This procedure will allow you to successfully stop and start a Multi Master PKS Cluster:
Part 1: Shutdown the Multi Master PKS Cluster
1. Note the BOSH deployment name of your PKS cluster, it will be in the form of "
service-instance_<cluster uuid>
".
2. Get the BOSH VMs output for the PKS cluster deployment and confirm all services are running on each VM in the cluster.
bosh -d service-instance_xxxxxxxxxx is --ps
Note: If the cluster is not healthy it may cause issues after startup that are not related to this shutdown or startup procedure.
3. Stop the workers by executing the following command:
bosh -d service-instance_xxxxxxxxx stop worker
4. Stop the Masters by executing the following command:
bosh -d service-instance_xxxxxxxxxx stop master
5. Confirm the processes for all VMs are now showing unknown and the status of the VMs shows stopped.

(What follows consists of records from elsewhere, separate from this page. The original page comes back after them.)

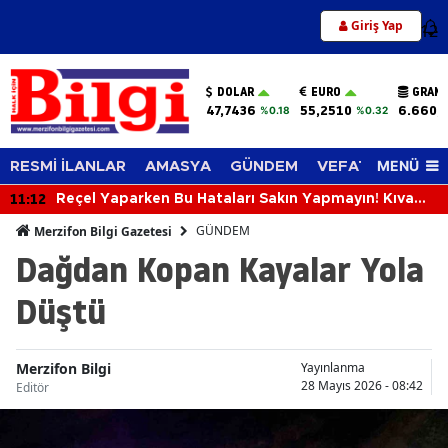
Giriş Yap
12
DOLAR
EURO
GRAM 
47,7436
55,2510
6.660,
%0.18
%0.32
MENÜ
RESMİ İLANLAR
AMASYA
GÜNDEM
VEFAT EDENLER
11:12
Reçel Yaparken Bu Hataları Sakın Yapmayın! Kıvamı
ve Lezzeti Tutturmanın Püf Noktaları
GÜNDEM
Merzifon Bilgi Gazetesi
Dağdan Kopan Kayalar Yola
Düştü
Merzifon Bilgi
Yayınlanma
28 Mayıs 2026 - 08:42
Editör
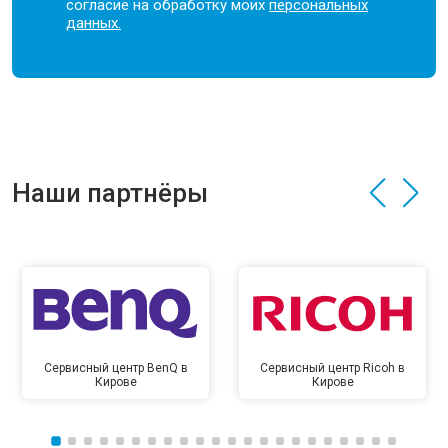
согласие на обработку моих
персональных
данных.
Наши партнёры
Сервисный центр BenQ в
Сервисный центр Ricoh в
Кирове
Кирове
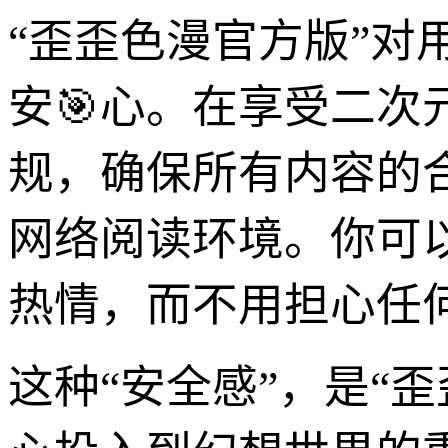
“歪歪色漫官方版”
安🎯心。在享受二
规，确保所有内容的
网络阅读环境。你可
热情，而不用担心任
这种“安全感”，是“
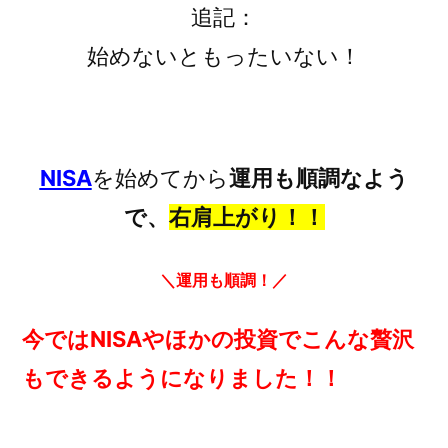
追記：
始めないともったいない！
NISA
を始めてから
運用も順調なよう
で、
右肩上がり！！
＼運用も順調！／
今ではNISAやほかの投資でこんな贅沢
もできるようになりました！！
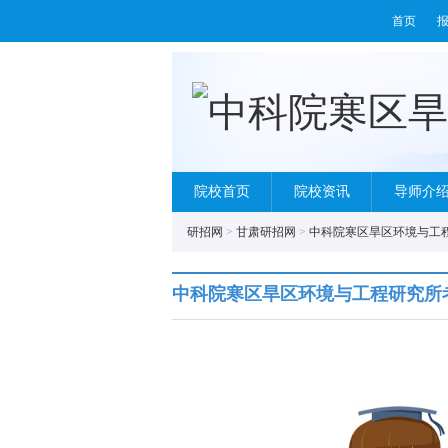
首页
院校首页
院校资讯
导师介
研招网
>
甘肃研招网
>
中科院寒区旱区环境与工
中科院寒区旱区环境与工程研究所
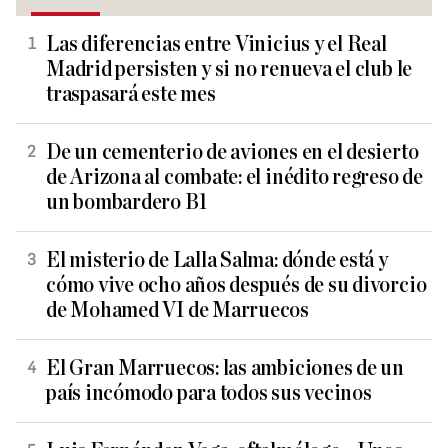
Las diferencias entre Vinicius y el Real
Madrid persisten y si no renueva el club le
traspasará este mes
De un cementerio de aviones en el desierto
de Arizona al combate: el inédito regreso de
un bombardero B1
El misterio de Lalla Salma: dónde está y
cómo vive ocho años después de su divorcio
de Mohamed VI de Marruecos
El Gran Marruecos: las ambiciones de un
país incómodo para todos sus vecinos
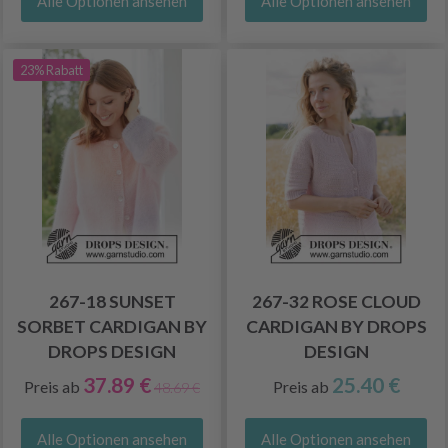
Alle Optionen ansehen
Alle Optionen ansehen
23% Rabatt
267-18 SUNSET
267-32 ROSE CLOUD
SORBET CARDIGAN BY
CARDIGAN BY DROPS
DROPS DESIGN
DESIGN
37.89 €
25.40 €
Preis ab
Preis ab
48.69 €
Alle Optionen ansehen
Alle Optionen ansehen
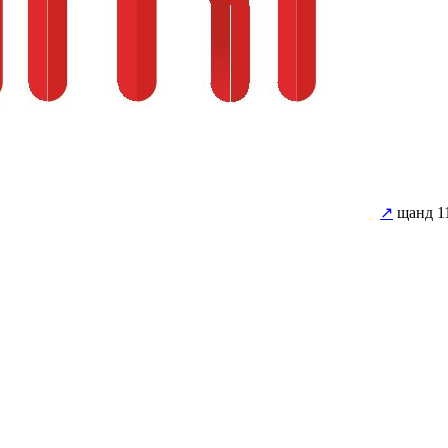
↗
щанд 1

bosh -d service-instance_xxxxxxxxxx is --ps
Part 2: Startup the Multi Master PKS Cluster
1.
BOSH SSH to the first Master VM (
master/0),
sudo -i (switch to root user) and start the
etcd service. Run
monit summary to confirm the
etcd service is now running and exit from the Master VM.
bosh -d service-instance_xxxxxxxxxx ssh master/0
sudo -i
monit start etcd
monit summary
exit
2. Start the next Master VM using the BOSH start command. This will bring all services up on Master index 1 VM.
bosh -d service-instance_xxxxxxxxxxxx start master/1
3. At this stage you will have the
etcd service running on 2 Master VMs which means
etcd has quorum once again. Run the following BOSH commands within the Master instance group to bring up the remaining services.
bosh -d service-instance_xxxxxxxxxx start master/2
Wait for master/2 to start.
bosh -d service-instance_xxxxxxxxxx ssh master/0 "sudo monit stop all"
bosh -d service-instance_xxxxxxxxxx start master/0
4. Confirm that all services for each master VM are now up and running.
bosh -d service-instance_xxxxxxxxxxx is --ps
5. Next start the worker VMs:
bosh -d service-instance_xxxxxxxxxxx start worker
6. The cluster should be back up and running now. Use BOSH
is --ps
to confirm all services are running for each VM.
bosh -d service-instance_xxxxxxxxxx is --ps
7. Confirm the
componentstatus
of Kubernetes shows all 3 etcd services are Healthy
kubectl get componentstatus